Since their foundation Frösö IF has participated mainly in the middle and lower divisions of the Swedish football league system. The football club began to play friendly matches from 1923 to 1924. In 1964 Frösö IF competed for the first time in Sweden's third division and in 1968 they played one season in Sweden's second division which was followed by relegation. The club currently plays in Division 2 Norrland which is the fourth tier of Swedish football. They play their home matches at the Lövsta Aktivitetscenter in Frösön.

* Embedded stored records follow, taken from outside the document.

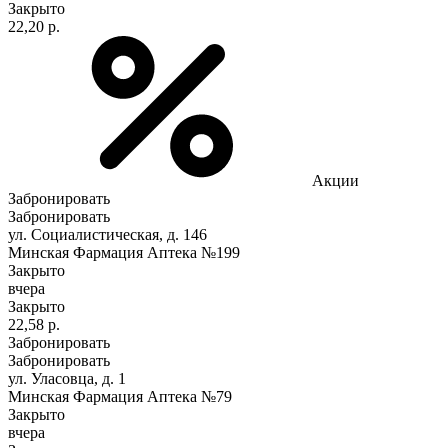
Закрыто
22,20 р.
Акции
Забронировать
Забронировать
ул. Социалистическая, д. 146
Минская Фармация Аптека №199
Закрыто
вчера
Закрыто
22,58 р.
Забронировать
Забронировать
ул. Уласовца, д. 1
Минская Фармация Аптека №79
Закрыто
вчера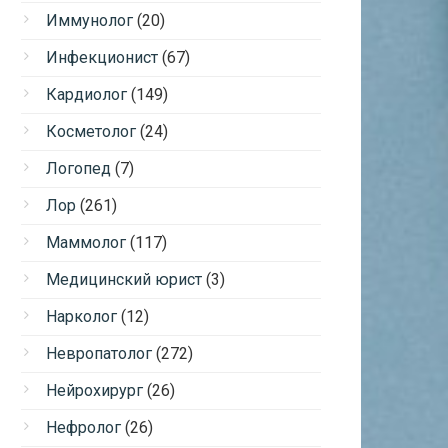
Иммунолог
(20)
Инфекционист
(67)
Кардиолог
(149)
Косметолог
(24)
Логопед
(7)
Лор
(261)
Маммолог
(117)
Медицинский юрист
(3)
Нарколог
(12)
Невропатолог
(272)
Нейрохирург
(26)
Нефролог
(26)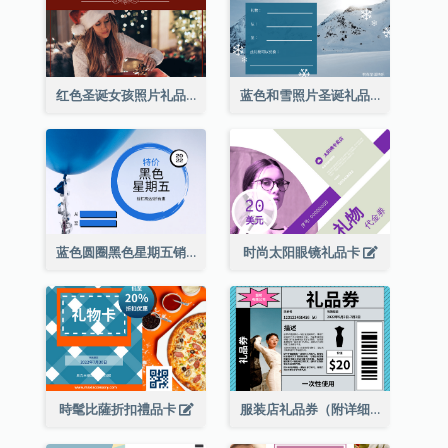
红色圣诞女孩照片礼品卡
蓝色和雪照片圣诞礼品卡
蓝色圆圈黑色星期五销售礼品卡
时尚太阳眼镜礼品卡
時髦比薩折扣禮品卡
服装店礼品券（附详细资讯）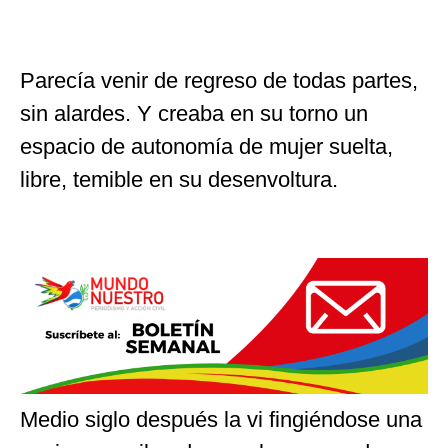
Parecía venir de regreso de todas partes,
sin alardes. Y creaba en su torno un
espacio de autonomía de mujer suelta,
libre, temible en su desenvoltura.
Medio siglo después la vi fingiéndose una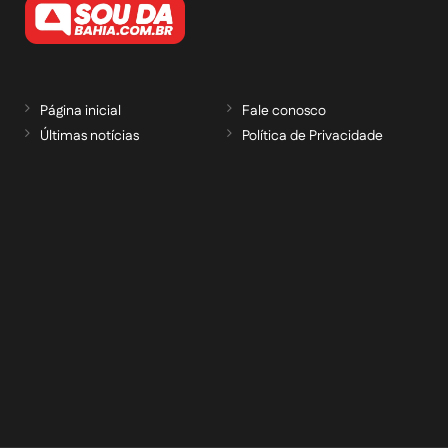
Página inicial
Fale conosco
Últimas notícias
Política de Privacidade
RECEBA NOSSAS ATUALIZAÇÕES POR E-
MAIL
informe seu e-mail *
Cadastrar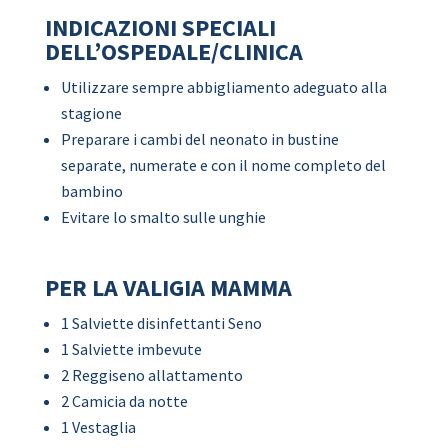
INDICAZIONI SPECIALI
DELL’OSPEDALE/CLINICA
Utilizzare sempre abbigliamento adeguato alla
stagione
Preparare i cambi del neonato in bustine
separate, numerate e con il nome completo del
bambino
Evitare lo smalto sulle unghie
PER LA VALIGIA MAMMA
1 Salviette disinfettanti Seno
1 Salviette imbevute
2 Reggiseno allattamento
2 Camicia da notte
1 Vestaglia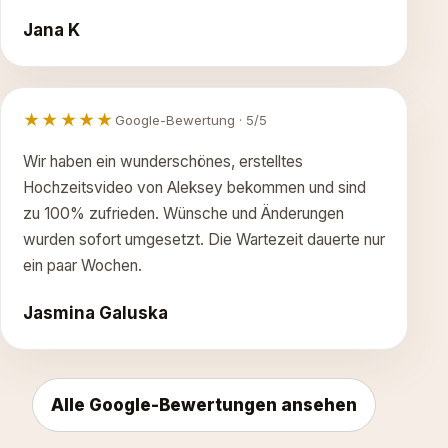
Jana K
★★★★★
Google-Bewertung · 5/5
Wir haben ein wunderschönes, erstelltes
Hochzeitsvideo von Aleksey bekommen und sind
zu 100% zufrieden. Wünsche und Änderungen
wurden sofort umgesetzt. Die Wartezeit dauerte nur
ein paar Wochen.
Jasmina Galuska
Alle Google-Bewertungen ansehen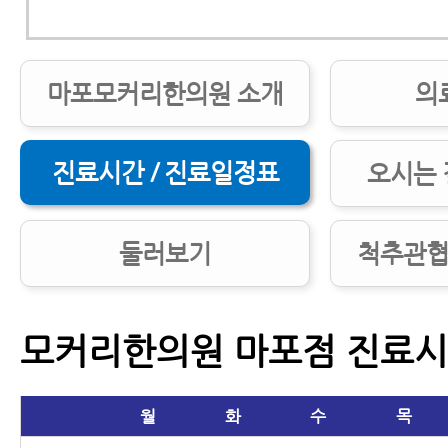
마포모커리한의원 소개
의
진료시간 / 진료일정표
오시는 
둘러보기
척추관협
모커리한의원 마포점 진료
월
화
수
목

Frösö IF are affiliated to the Jämtland-Härjedalens FF.

==Season to season==

| Season | Level | Division | Section | Position | Movements |
|---|---|---|---|---|---|
| 1993 | Tier 5 | Division 4 | Jämtland/Härjedalen | 1st | Promoted |
| 1994 | Tier 4 | Division 3 | Mellersta Norrland | 3rd |  |
| 1995 | Tier 4 | Division 3 | Mellersta Norrland | 3rd |  |
| 1996 | Tier 4 | Division 3 | Mellersta Norrland | 7th |  |
| 1997 | Tier 4 | Division 3 | Mellersta Norrland | 11th | Relegated |
| 1998 | Tier 5 | Division 4 | Jämtland/Härjedalen | 2nd | Promotion Playoffs |
| 1999 | Tier 5 | Division 4 | Jämtland/Härjedalen | 1st | Promoted |
| 2000 | Tier 4 | Division 3 | Mellersta Norrland | 5th |  |
| 2001 | Tier 4 | Division 3 | Mellersta Norrland | 11th | Relegated |
| 2002 | Tier 5 | Division 4 | Jämtland/Härjedalen | 1st | Promotion Playoffs |
| 2003 | Tier 5 | Division 4 | Jämtland/Härjedalen | 3rd |  |
| 2004 | Tier 5 | Division 4 | Jämtland/Härjedalen | 5th |  |
| 2005 | Tier 5 | Division 4 | Jämtland/Härjedalen | 7th |  |
| 2006* | Tier 6 | Division 4 | Jämtland/Härjedalen | 1st | Promotion Playoffs – Promoted |
| 2007 | Tier 5 | Division 3 | Mellersta Norrland | 3rd |  |
| 2008 | Tier 5 | Division 3 | Mellersta Norrland | 6th |  |
| 2009 | Tier 5 | Division 3 | Mellersta Norrland | 7th |  |
| 2010 | Tier 5 | Division 3 | Mellersta Norrland | 3rd |  |
| 2011 | Tier 5 | Division 3 | Mellersta Norrland | 9th | Relegation Playoffs – Relegated |
| 2012 | Tier 6 | Division 4 | Jämtland/Härjedalen | 3rd |  |
| 2013 | Tier 6 | Division 4 | Jämtland/Härjedalen | 1st | Promotion Playoffs – Promoted |
| 2014 | Tier 5 | Division 3 | Mellersta Norrland | 4th |  |
| 2015 | Tier 5 | Division 3 | Mellersta Norrland | 7th |  |
| 2016 | Tier 5 | Division 3 | Mellersta Norrland | 6th |  |
| 2017 | Tier 5 | Division 3 | Mellersta Norrland | 8th |  |
| 2018 | Tier 5 | Division 3 | Mellersta Norrland | 2nd |  |
| 2019 | Tier 5 | Division 3 | Mellersta Norrland | 2nd |  |
| 2020 | Tier 5 | Division 3 | Mellersta Norrland | 1st | Promoted |

- League restructuring in 2006 resulted in a new division being created at Tier 3 and subsequent divisions dropping a level.

==Attendances==

In recent seasons Frösö IF have had the following average attendances:

| Season | Average Attendance | Division / Section | Level |
|---|---|---|---|
| 2006 | Not available | Div 4 Jämtland/Härjedalen | Tier 6 |
| 2007 | 147 | Div 3 Mellersta Norrland | Tier 5 |
| 2008 | 129 | Div 3 Mellersta Norrland | Tier 5 |
| 2009 | 180 | Div 3 Mellersta Norrland | Tier 5 |
| 2010 | 184 | Div 3 Mellersta Norrland | Tier 5 |
| 2011 | 160 | Div 3 Mellersta Norrland | Tier 5 |
| 2012 | 79 | Div 4 Jämtland/Härjedalen | Tier 6 |
| 2013 | 82 | Div 4 Jämtland/Härjedalen | Tier 6 |
| 2014 | 100 | Div 3 Mellersta Norrland | Tier 5 |
| 2015 | 63 | Div 3 Mellersta Norrland | Tier 5 |
| 2016 | 82 | Div 3 Mellersta Norrland | Tier 5 |

- Attendances are provided in the Publikliga sections of the Svenska Fotbollförbundet website.

The attendance record for Frösö IF was around 1,500 spectators for the match against IFK Östersund in 1967.